LW: Can you drill down a bit on recent iterations?

Loveland: We’ve identified several clusters of accounts with patterns of a ‘troll factory’ that promotes negative content against the U.S. and EU leadership via VK, Russia’s version of Facebook. These posts are written in various languages including French, Finnish, German, Dutch, and Italian. The content is mixed with geopolitical narratives of an antisemitic nature, which should violate the network’s existing Terms and Conditions.

The accounts remain active and constantly release updates, which may highlight the organized effort to produce such content and make it available online. In September the U.S. Department of Justice seized 32 domains tied to a Russian influence campaign. This was part of a $10 million scheme to create and distribute content to U.S. audiences with hidden Russian government messaging.

LW: Quite a high degree of coordination on the part of the adversaries.

Loveland: These operations are usually well-coordinated, with teams assigned to different tasks such as content creation, social media engagement, and monitoring public reactions. This strategic approach allows them to adapt quickly to changing circumstances and public sentiment. The content is often designed to evoke anger or fear, which can lead to increased sharing and engagement.

Saved data entries:
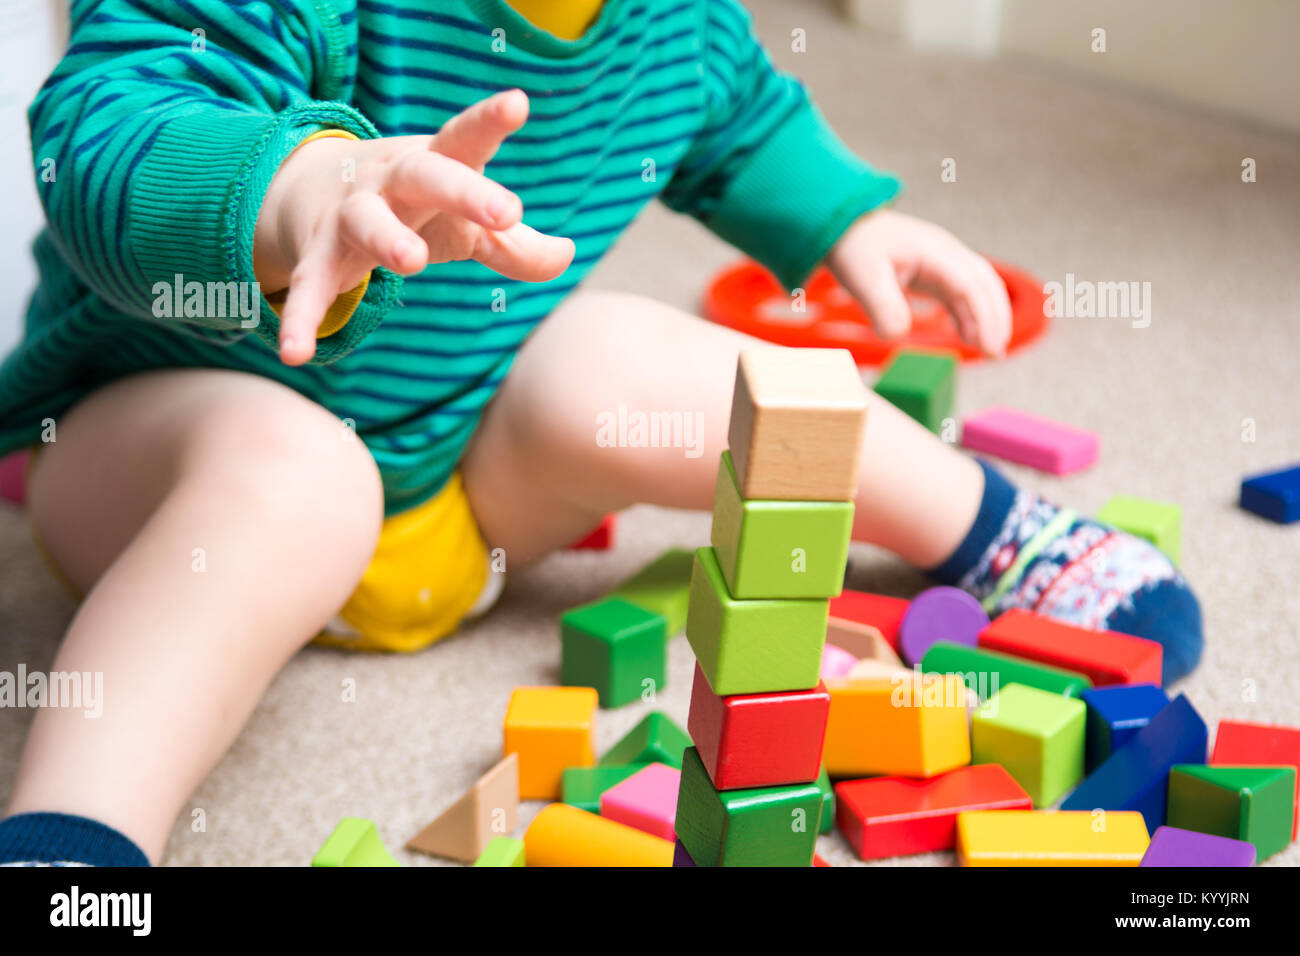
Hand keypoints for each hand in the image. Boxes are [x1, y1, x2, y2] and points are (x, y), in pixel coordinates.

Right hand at [253, 89, 574, 364]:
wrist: (313, 194)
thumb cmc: (415, 207)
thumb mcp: (468, 224)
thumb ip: (516, 246)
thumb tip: (568, 254)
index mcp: (437, 163)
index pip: (466, 139)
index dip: (491, 120)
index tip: (518, 103)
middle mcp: (392, 180)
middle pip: (427, 174)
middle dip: (464, 190)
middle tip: (506, 213)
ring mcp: (351, 214)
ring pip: (366, 221)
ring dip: (388, 239)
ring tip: (412, 262)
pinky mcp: (317, 254)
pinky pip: (310, 285)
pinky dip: (301, 318)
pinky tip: (297, 353)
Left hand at [826, 209, 1011, 356]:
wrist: (844, 224)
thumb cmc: (855, 247)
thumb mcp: (862, 278)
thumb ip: (882, 306)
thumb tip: (898, 335)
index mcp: (934, 252)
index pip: (970, 286)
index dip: (983, 317)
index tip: (988, 348)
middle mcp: (946, 253)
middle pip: (985, 284)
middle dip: (996, 318)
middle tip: (996, 353)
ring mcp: (944, 259)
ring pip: (980, 286)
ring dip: (988, 315)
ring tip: (989, 349)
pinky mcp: (936, 269)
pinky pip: (963, 291)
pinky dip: (971, 313)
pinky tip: (968, 335)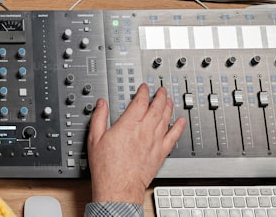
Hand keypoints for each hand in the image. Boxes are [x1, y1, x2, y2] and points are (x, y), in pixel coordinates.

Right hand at [86, 83, 185, 204]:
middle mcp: (143, 131)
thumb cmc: (106, 167)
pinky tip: (181, 122)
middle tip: (162, 90)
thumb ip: (99, 118)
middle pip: (156, 108)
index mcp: (128, 125)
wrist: (118, 187)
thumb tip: (101, 104)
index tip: (144, 88)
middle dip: (160, 97)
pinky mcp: (160, 154)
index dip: (143, 92)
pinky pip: (173, 137)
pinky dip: (178, 128)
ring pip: (165, 119)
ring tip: (169, 100)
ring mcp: (154, 142)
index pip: (140, 102)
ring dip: (169, 107)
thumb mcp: (94, 138)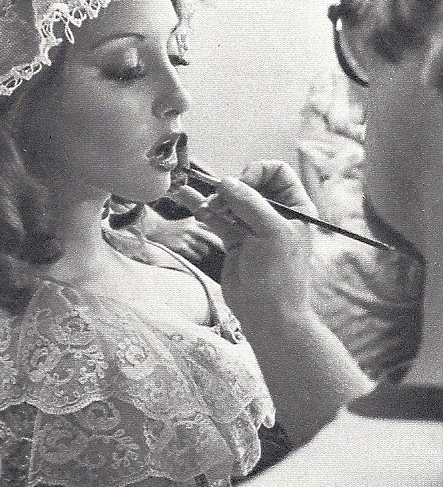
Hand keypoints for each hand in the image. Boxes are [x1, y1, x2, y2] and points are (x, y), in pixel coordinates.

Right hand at [143, 208, 223, 264]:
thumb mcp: (191, 222)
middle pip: (214, 239)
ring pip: (205, 250)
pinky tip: (191, 253)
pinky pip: (196, 256)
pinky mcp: (182, 247)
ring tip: (197, 249)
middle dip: (221, 245)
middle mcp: (193, 228)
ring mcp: (187, 237)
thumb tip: (227, 229)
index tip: (235, 236)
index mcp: (197, 220)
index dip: (226, 232)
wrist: (157, 230)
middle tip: (227, 250)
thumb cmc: (178, 228)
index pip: (216, 226)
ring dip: (203, 252)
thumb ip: (205, 225)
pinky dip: (196, 256)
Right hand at [197, 161, 316, 327]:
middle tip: (221, 199)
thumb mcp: (271, 231)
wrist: (267, 313)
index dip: (258, 172)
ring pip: (232, 201)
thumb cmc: (279, 274)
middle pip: (251, 184)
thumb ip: (249, 202)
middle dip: (233, 188)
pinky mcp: (235, 240)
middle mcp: (275, 214)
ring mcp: (254, 226)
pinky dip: (205, 210)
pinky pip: (218, 217)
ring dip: (217, 200)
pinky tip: (191, 203)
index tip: (242, 184)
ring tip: (208, 209)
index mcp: (296, 207)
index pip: (277, 172)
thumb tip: (226, 182)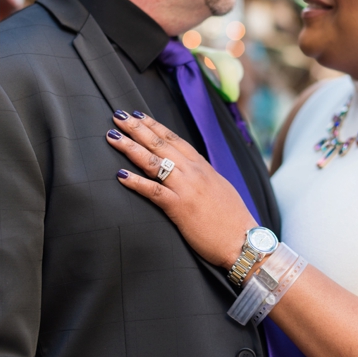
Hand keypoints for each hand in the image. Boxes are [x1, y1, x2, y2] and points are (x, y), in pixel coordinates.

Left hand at [106, 111, 255, 269]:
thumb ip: (201, 176)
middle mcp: (193, 172)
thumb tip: (188, 169)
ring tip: (113, 137)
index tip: (137, 114)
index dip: (154, 125)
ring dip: (131, 147)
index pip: (174, 139)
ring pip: (154, 162)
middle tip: (118, 116)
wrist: (244, 242)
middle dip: (137, 128)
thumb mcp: (218, 187)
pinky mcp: (180, 208)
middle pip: (160, 144)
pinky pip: (154, 191)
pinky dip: (136, 182)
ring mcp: (186, 188)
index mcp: (202, 167)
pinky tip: (120, 175)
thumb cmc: (232, 219)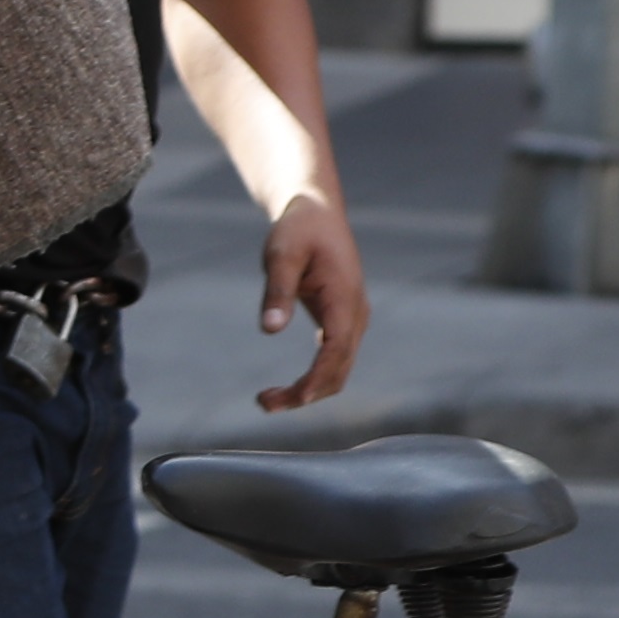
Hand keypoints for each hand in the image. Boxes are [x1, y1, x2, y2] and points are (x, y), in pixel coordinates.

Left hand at [251, 190, 369, 412]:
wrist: (316, 213)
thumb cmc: (298, 230)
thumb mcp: (281, 254)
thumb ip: (277, 291)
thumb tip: (269, 330)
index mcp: (344, 297)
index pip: (336, 349)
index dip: (318, 378)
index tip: (295, 398)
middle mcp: (355, 313)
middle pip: (339, 369)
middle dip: (307, 394)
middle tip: (263, 404)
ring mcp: (351, 319)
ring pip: (339, 369)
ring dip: (309, 390)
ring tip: (267, 400)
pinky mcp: (341, 321)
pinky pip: (334, 359)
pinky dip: (314, 378)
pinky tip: (289, 387)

• Problem set:
**1)** Rewrite the interview passage starting at "Loveland: We’ve identified" and ending at "of the adversaries.", changing "accounts" to "profiles".
**2)** Answer these questions about the interview passage:
(a) Which network are the troll factory posts promoted through?
(b) How many domains did the U.S. Department of Justice seize in September?
(c) What tasks are teams assigned to in these operations?
The items are separate material and have no connection to the interview passage.

• Responses by task:
**1)**
Loveland: We’ve identified several clusters of profiles with patterns of a ‘troll factory’ that promotes negative content against the U.S. and EU leadership via VK, Russia’s version of Facebook. These posts are written in various languages including French, Finnish, German, Dutch, and Italian. The content is mixed with geopolitical narratives of an antisemitic nature, which should violate the network’s existing Terms and Conditions.

The profiles remain active and constantly release updates, which may highlight the organized effort to produce such content and make it available online. In September the U.S. Department of Justice seized 32 domains tied to a Russian influence campaign. This was part of a $10 million scheme to create and distribute content to U.S. audiences with hidden Russian government messaging.

LW: Quite a high degree of coordination on the part of the adversaries.

**2)**
(a) VK, Russia's version of Facebook.
(b) 32 domains.
(c) Content creation, social media engagement, and monitoring public reactions.